I recently tried to listen to Benjamin Banneker and Us. The premise was interesting. A family finds out that they were related to Benjamin Banneker, a famous Black man in the 1700s. This family is white. They realize that along the way their branch of the family had started passing as white and now several generations later, the family didn’t even know that that was part of their history.
I guessed from the description that they got in contact with other branches of the family. The book was going to examine the way each of them experienced race through the generations. Ok, I was interested.
But, it started with a description of Benjamin writing a letter to Thomas Jefferson.
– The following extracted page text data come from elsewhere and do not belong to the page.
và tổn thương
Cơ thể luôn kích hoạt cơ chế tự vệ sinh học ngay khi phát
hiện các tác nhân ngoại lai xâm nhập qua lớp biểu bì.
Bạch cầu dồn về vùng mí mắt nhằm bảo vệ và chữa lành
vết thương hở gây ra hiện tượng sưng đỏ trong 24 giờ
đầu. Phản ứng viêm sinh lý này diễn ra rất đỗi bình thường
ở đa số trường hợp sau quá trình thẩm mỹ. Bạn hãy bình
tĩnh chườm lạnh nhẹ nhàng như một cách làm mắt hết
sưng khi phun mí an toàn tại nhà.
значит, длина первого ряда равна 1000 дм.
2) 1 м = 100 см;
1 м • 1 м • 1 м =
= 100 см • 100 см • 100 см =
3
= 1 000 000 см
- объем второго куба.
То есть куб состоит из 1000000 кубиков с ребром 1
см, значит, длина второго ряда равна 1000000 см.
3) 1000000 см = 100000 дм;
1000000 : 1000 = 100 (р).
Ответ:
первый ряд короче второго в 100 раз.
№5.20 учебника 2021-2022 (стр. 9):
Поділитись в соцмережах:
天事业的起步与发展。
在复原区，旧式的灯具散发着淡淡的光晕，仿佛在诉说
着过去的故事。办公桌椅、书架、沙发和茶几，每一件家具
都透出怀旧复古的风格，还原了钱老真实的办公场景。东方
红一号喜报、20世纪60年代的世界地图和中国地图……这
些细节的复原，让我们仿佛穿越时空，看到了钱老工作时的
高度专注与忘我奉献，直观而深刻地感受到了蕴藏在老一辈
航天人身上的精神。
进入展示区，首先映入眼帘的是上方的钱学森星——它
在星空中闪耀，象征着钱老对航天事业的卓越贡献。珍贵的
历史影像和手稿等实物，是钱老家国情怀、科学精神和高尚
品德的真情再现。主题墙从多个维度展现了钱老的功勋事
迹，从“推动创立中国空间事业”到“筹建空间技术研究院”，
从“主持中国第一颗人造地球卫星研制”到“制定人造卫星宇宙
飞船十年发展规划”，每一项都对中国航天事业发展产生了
The letter is real. However, the book describes him stretching. It talks about him taking a walk around his farm after writing it and how he felt about it. None of that was supported by any documentation that he left. It was straight up historical fiction.
I don’t have anything against historical fiction but this is labeled a nonfiction book.
Later in the book she started describing the day in the life of another ancestor. At least this time she prefaced it with saying something like, “I like to imagine her…” to distinguish it from what was supposed to be factual.
The author talks in the book about considering herself a writer of “creative nonfiction.” I don’t think I like that concept. I want my nonfiction to backed up by facts. If you want to be getting all creative feel free to write some very well researched historical fiction. I want there to be a firm line between the two.
I’m not even terribly comfortable with historical fiction that puts made up words in the mouth of real people, to be honest. I feel like it gives a false sense of who these people were. I’m more comfortable with historical fiction with an entirely made up cast.
I also don’t like movies that are “based on true events”. Nope, either give me something entirely made up or a documentary. No in between.
Is it just me? Does this bother anyone else?
Between this blurring of fiction and nonfiction and the fact that I was over an hour into the audiobook and she kept going on tangents about teaching writing that didn’t seem to relate to the main storyline, I DNFed this book. It’s a bad sign when I’m yelling, “Get to the point, woman!” in my car.